The Bolsonarist deputy (PL-SC) presented a bill to prevent them from covering surgical and therapeutic procedures aimed at , such as voice adjustment and surgeries to modify genital anatomy.
The text also states that the (Unified Health System) is not obliged to pay for these interventions.
Zanatta’s proposal adds articles to the law that deals with health plans to exclude from the minimum mandatory coverage “procedures, surgical or therapeutic, aimed at vocal adaptation or the modification of physical characteristics linked to biological sex, when not resulting from illness or the need to restore compromised organic function”.
It specifies, in the text, that the measure includes interventions such as glottoplasty [cirurgia nas cordas vocais] and therapeutic protocols for feminization or masculinization of the voice.
The Bolsonarista’s project also says that the denial of coverage based on the proposed article “does not constitute an abusive practice nor does it generate, in itself, moral damage”.
Zanatta also seeks to prevent the (National Supplementary Health Agency) from including surgical and therapeutic procedures aimed at sexual reassignment in the list of mandatory coverage.
In another device, which changes the health law, the Bolsonarista targets the provision of these interventions by the government. It proposes to exclude from the Union’s responsibilities “the incorporation, acquisition, financing or funding of procedures of an aesthetic nature or vocal adaptation linked to biological sex”.
Zanatta’s text says that Conitec (National Commission for the Incorporation of Technologies in the Unified Health System) is prohibited from “analyzing, recommending or incorporating procedures of an aesthetic nature or vocal adequacy linked to biological sex.”

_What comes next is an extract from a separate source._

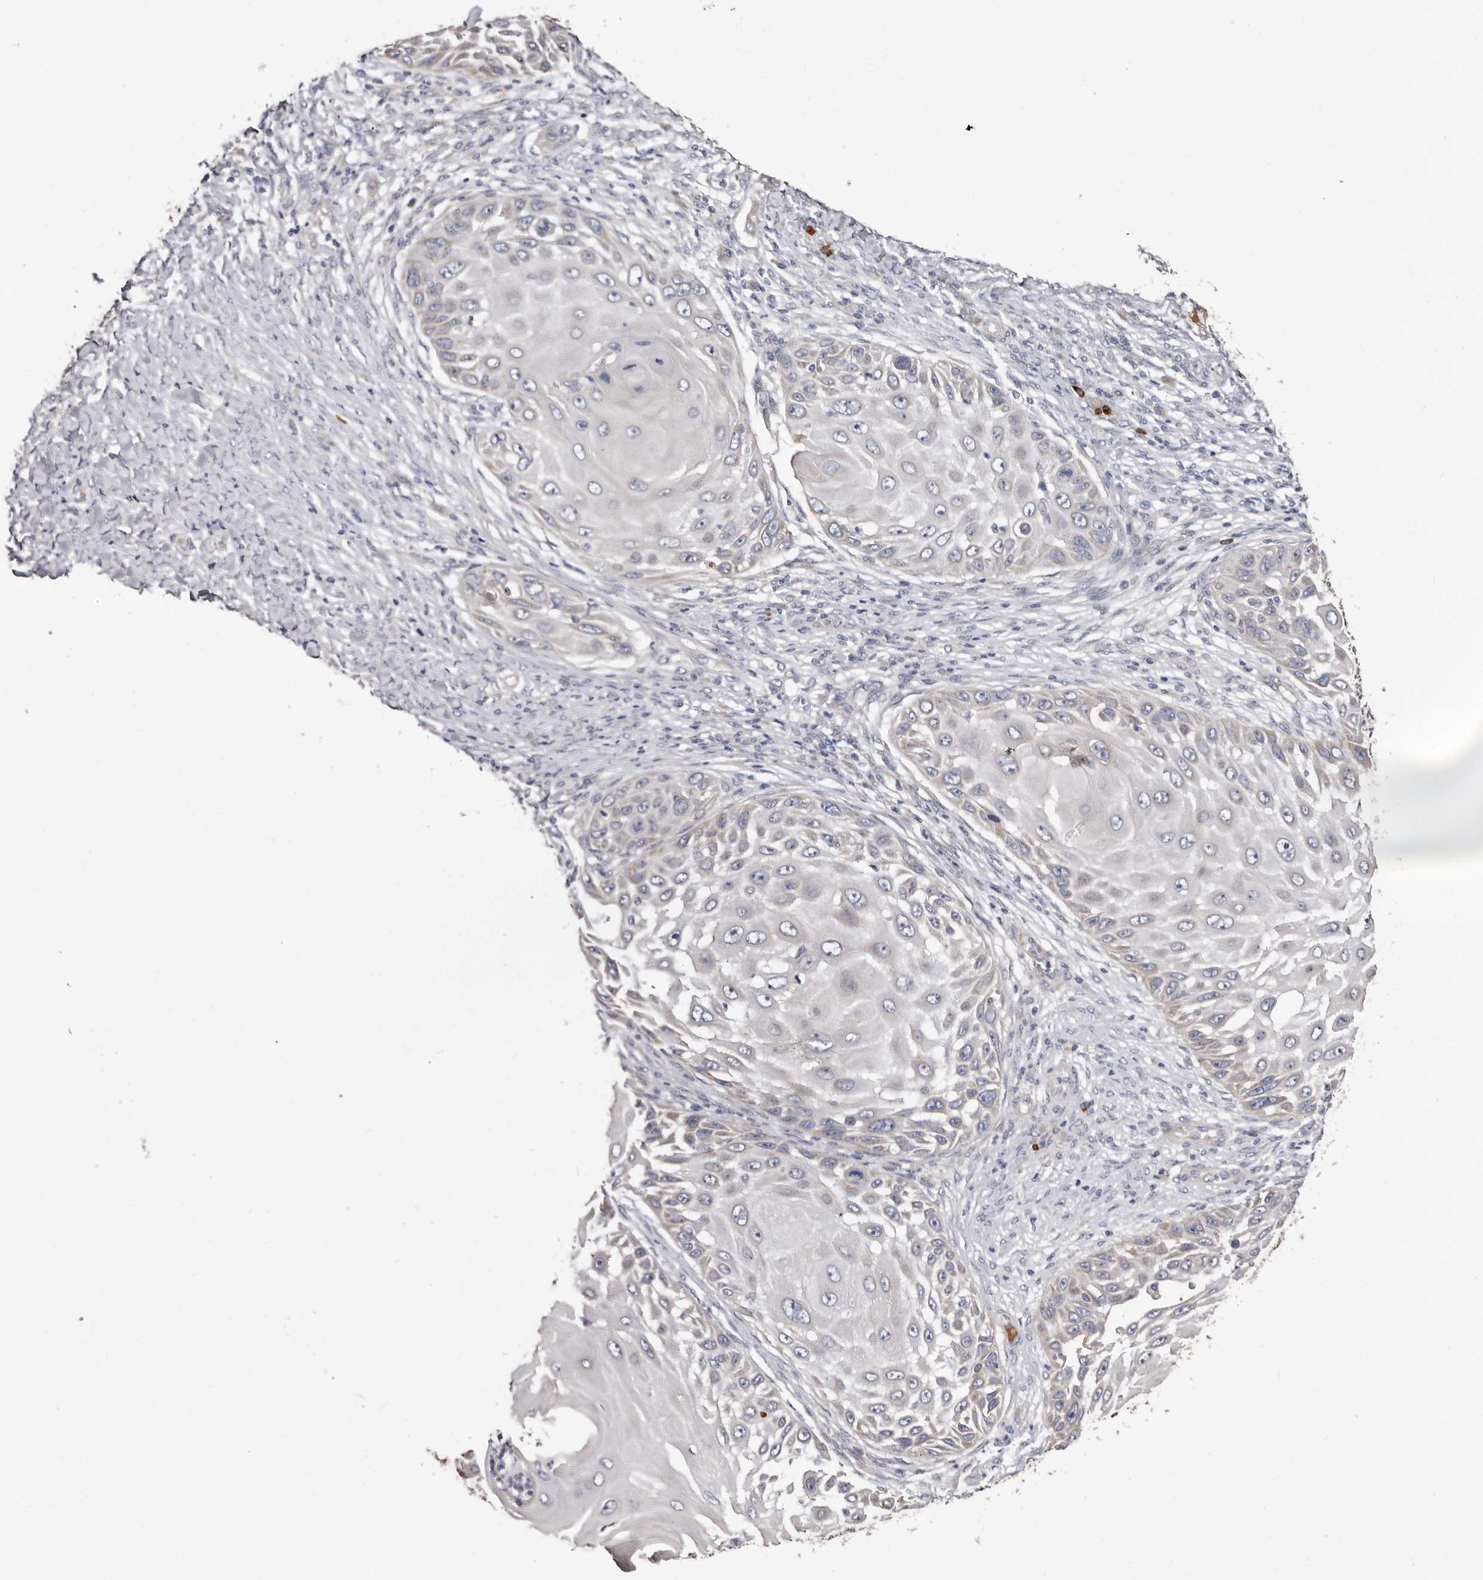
{"staining": {"intensity": "negative", "quantity": "none", "location": "none"}, "tissue": "skin cancer", "cell_type": "Tumor cells", "image_type": "cancer", "snomed": [{"axis": "morphology", "description": "Squamous cell carcinoma, NOS"}, {"axis": "topography", "description": "Skin"}], "caption": "IHC photomicrograph of neoplastic tissue: squamous cell carcinoma (skin) stained with DAB shows no significant protein staining in tumor cells. (DAB immunohistochemistry, high magnification).", "gene": "SPTA1", "patient": {"sex": "female", "age": 44}}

And it states that it is not the SUS’ obligation to “fund procedures of an aesthetic nature or vocal adequacy linked to biological sex.”
In her justification, the parliamentarian says that the proposal is necessary in view of judicial decisions from the STJ (Superior Court of Justice) “which, due to the lack of regulatory clarity, have been imposing on operators the coverage of such procedures, even though they are not on the ANS list”.
“Such practice constitutes judicial activism, in which the Judiciary acts as a positive legislator, challenging the principle of legality and the regulatory competence of the National Supplementary Health Agency”, he writes.
For her, the “absence of express exclusion for aesthetic procedures and vocal adequacy related to biological sex leaves room for expansive judicial interpretations, which compromise legal certainty, the actuarial balance of contracts and the sustainability of the supplementary health system, which today serves more than 50 million Brazilians.”